A Roma la verbena veniva raccolta in un luogo sacro del Campidoglio e se ne faceva una corona per i sacerdoti membri dei “fetiales”; costoro erano incaricati di studiare i conflitti tra Roma e gli altri popoli.
In latino il nome risale a un’antica radice europea da cui deriva anche il greco “rhabdos”, che si collega a verga, bacchetta magica; basti pensare al rabdomante, appunto, che usa la bacchetta per trovare l’acqua.
Altra proprietà magica della verbena era il suo utilizzo nei filtri d’amore. La pianta era infatti anticamente consacrata a Venere, che veniva ritratta incoronata di verbena e mirto.
I bardi celtici se ne cingevano il capo per avere un’ispirazione dagli dei.
Era insomma una pianta dalle molte proprietà; anche nel Medioevo si usava, per proteggersi dal contagio delle epidemie.
Trascorrendo la notte nelle piazze e in campagna, presso fonti e fiumi, non solo si cantava e si danzava per tutta la notte, ma si prediceva la sorte e si raccoglievano erbe e foglie che venivano battezzate nelle acque da compari e comari, per essere poi devotamente appese in casa, appese alle pareti, per un intero anno.
Le erbe raccolte nella notte di S. Giovanni erano ritenute speciali, le più adatte per preparare pozioni magiche e medicamentose, potenti filtri, e per preparare incantesimi.
Non va considerata un’idea superstiziosa, ma piuttosto la consapevolezza (dovuta anche alla pratica) che solo in alcuni giorni dell’anno era possibile ottenere i massimi principi attivi (effetto balsamico) dai poteri vegetali.
Le tradizioni erboristiche antiche rivelano infatti una matura conoscenza della fitoterapia e soprattutto la capacità di creare una simbiosi favorevole con la natura.
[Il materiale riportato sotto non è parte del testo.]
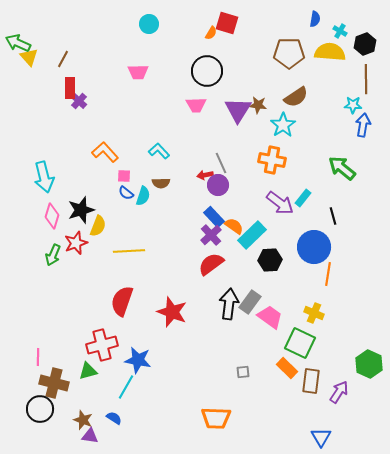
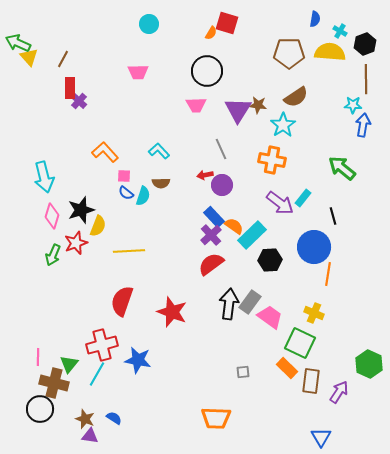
gray line at (221, 163): moved 14 px up
purple circle at (218, 185): moved 4 px right
green triangle at (88, 371): moved 19 px left, 7 px up; rotated 36 degrees counterclockwise
cyan line at (126, 387): moved 29 px left, 13 px up
brown star at (83, 420): moved 2 px right, 1 px up
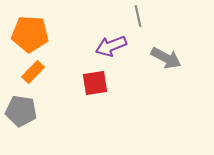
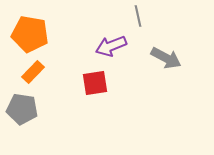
orange pentagon: rotated 6 degrees clockwise
gray pentagon: moved 1 px right, 2 px up
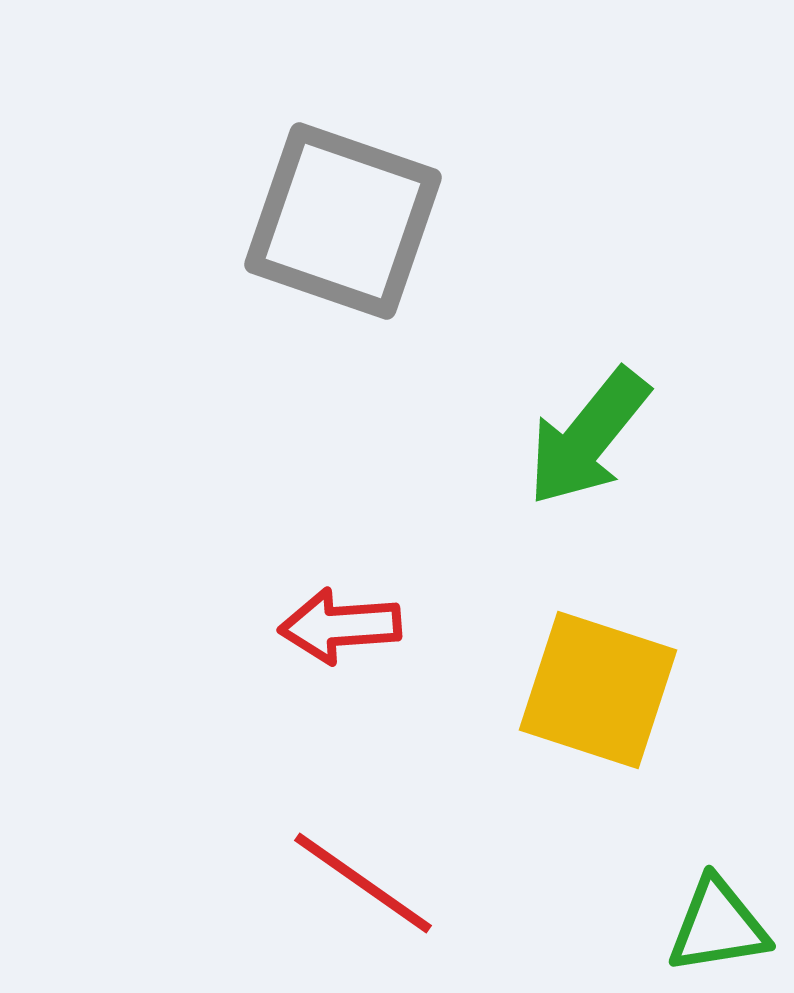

Con alcune delle erbe sopra citate era possibile fare “l’acqua di S. Giovanni”: si prendevano fiori di lavanda, iperico, mentuccia, ruta e rosmarino e si mettevano in un bacile colmo d’acqua che si lasciava per tutta la nottata fuori casa. Il mattino successivo le donne prendevano quest’acqua e si lavavano per aumentare la loro bellezza e preservarsi da malattie.
Venivano fatti anche altri tipi di acqua (con altre erbe, variabili a seconda delle regioni) che servivano contro il malocchio, le malattie di adulti e di bambini, ecc.
L’uso di raccogliere le erbe benefiche, la credenza legata alla rugiada di quella notte, l’abitudine di raccogliere le noci per farne un benefico liquore, l’accensione di falò, le danze, le feste, stanno ancora ad indicare che il solstizio estivo è il segno della congiunzione tra la consapevolezza e l’inconscio e che l’unione tra l’Eterno Femminile e L’Eterno Maschile è l’ideale principe del genere umano, ma anche che tale ideale per concretizzarsi deve essere compreso e perseguito.
La tradizione occulta parla di evoluzione della coscienza cosmica e la rappresenta con una spirale, considerando che la spirale terrestre si avvia verso una meta sconosciuta, vede in questo movimento la volontà di una mente superiore, della divinità, che porta con sé o verso di sé la terra. Giungeremo quindi ad un’altra dimensione, la velocità e la capacità dipende dal nostro libero arbitrio. Il movimento del sole è poco conosciuto, ma è chiaro che qualsiasi possibilità della terra è determinata nella quarta dimensione, cioè nel tempo al di fuori di noi e appartenente a una dimensione che non appartiene in questo mondo.